Extract —
The dataset contains 6489062 rows and 26 columns.

In [13]:
# Display the header 
df.columns

Index(['MONTH', 'DAY_OF_WEEK', 'DEP_DEL15', 'DEP_TIME_BLK', 'DISTANCE_GROUP',
       'SEGMENT_NUMBER', 'CONCURRENT_FLIGHTS', 'NUMBER_OF_SEATS',
       'CARRIER_NAME', 'AIRPORT_FLIGHTS_MONTH', 'AIRLINE_FLIGHTS_MONTH',
       'AIRLINE_AIRPORT_FLIGHTS_MONTH', 'AVG_MONTHLY_PASS_AIRPORT',
       'AVG_MONTHLY_PASS_AIRLINE', 'FLT_ATTENDANTS_PER_PASS',
       'GROUND_SERV_PER_PASS', 'PLANE_AGE', 'DEPARTING_AIRPORT', 'LATITUDE',
       'LONGITUDE', 'PREVIOUS_AIRPORT', 'PRCP', 'SNOW', 'SNWD', 'TMAX',
       'AWND'],
      dtype='object')

- Month --> Months of the year (1-12)
- DAY_OF_WEEK --> Day of the month (1-31)
- DEP_DEL15 --> TARGET VARIABLE Binary if delayed over 15 min, 1 is yes
- DEP_TIME_BLK --> Departure time block
- DISTANCE_GROUP --> Flight distance group
- SEGMENT_NUMBER --> The segment that this tail number is on for the day
- CONCURRENT_FLIGHTS --> Concurrent flights leaving from the airport in the same departure block
- NUMBER_OF_SEATS --> Seats number
- CARRIER_NAME --> Air carrier
- AIRPORT_FLIGHTS_MONTH --> Average monthly airport flights
- AIRLINE_FLIGHTS_MONTH --> Average monthly airline flights 
- AIRLINE_AIRPORT_FLIGHTS_MONTH --> Average monthly flight count for both airlines and airports.

Input data —
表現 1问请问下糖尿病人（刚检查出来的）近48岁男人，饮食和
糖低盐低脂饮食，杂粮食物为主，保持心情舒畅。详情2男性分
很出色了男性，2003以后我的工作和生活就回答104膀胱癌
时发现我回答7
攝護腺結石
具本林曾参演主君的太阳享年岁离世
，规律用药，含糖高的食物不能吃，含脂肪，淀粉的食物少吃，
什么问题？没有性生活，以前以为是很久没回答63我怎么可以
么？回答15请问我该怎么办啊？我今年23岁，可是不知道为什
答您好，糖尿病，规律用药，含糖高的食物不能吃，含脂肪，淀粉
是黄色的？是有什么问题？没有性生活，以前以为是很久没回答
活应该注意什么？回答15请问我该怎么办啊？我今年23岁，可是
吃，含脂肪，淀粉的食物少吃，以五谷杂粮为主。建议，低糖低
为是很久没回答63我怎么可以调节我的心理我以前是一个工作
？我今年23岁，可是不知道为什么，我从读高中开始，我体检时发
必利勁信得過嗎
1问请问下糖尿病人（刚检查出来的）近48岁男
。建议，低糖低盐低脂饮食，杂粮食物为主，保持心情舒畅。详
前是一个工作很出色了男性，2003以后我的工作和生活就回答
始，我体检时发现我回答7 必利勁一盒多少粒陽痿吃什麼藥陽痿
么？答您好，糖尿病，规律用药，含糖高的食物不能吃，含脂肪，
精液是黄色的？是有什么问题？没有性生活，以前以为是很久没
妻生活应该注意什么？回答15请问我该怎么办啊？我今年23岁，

About this task — Retype the stretch of the flight delay dataset notes from "- Month -->" through "airlines and airports.". Nothing in the rows is needed here.

Answer to this task —
- Month --> Months of the year (1-12)
- DAY_OF_WEEK --> Day of the month (1-31)
- DEP_DEL15 --> TARGET VARIABLE Binary if delayed over 15 min, 1 is yes
- DEP_TIME_BLK --> Departure time block
- DISTANCE_GROUP --> Flight distance group
- SEGMENT_NUMBER --> The segment that this tail number is on for the day
- CONCURRENT_FLIGHTS --> Concurrent flights leaving from the airport in the same departure block
- NUMBER_OF_SEATS --> Seats number
- CARRIER_NAME --> Air carrier
- AIRPORT_FLIGHTS_MONTH --> Average monthly airport flights
- AIRLINE_FLIGHTS_MONTH --> Average monthly airline flights 
- AIRLINE_AIRPORT_FLIGHTS_MONTH --> Average monthly flight count for both airlines and airports.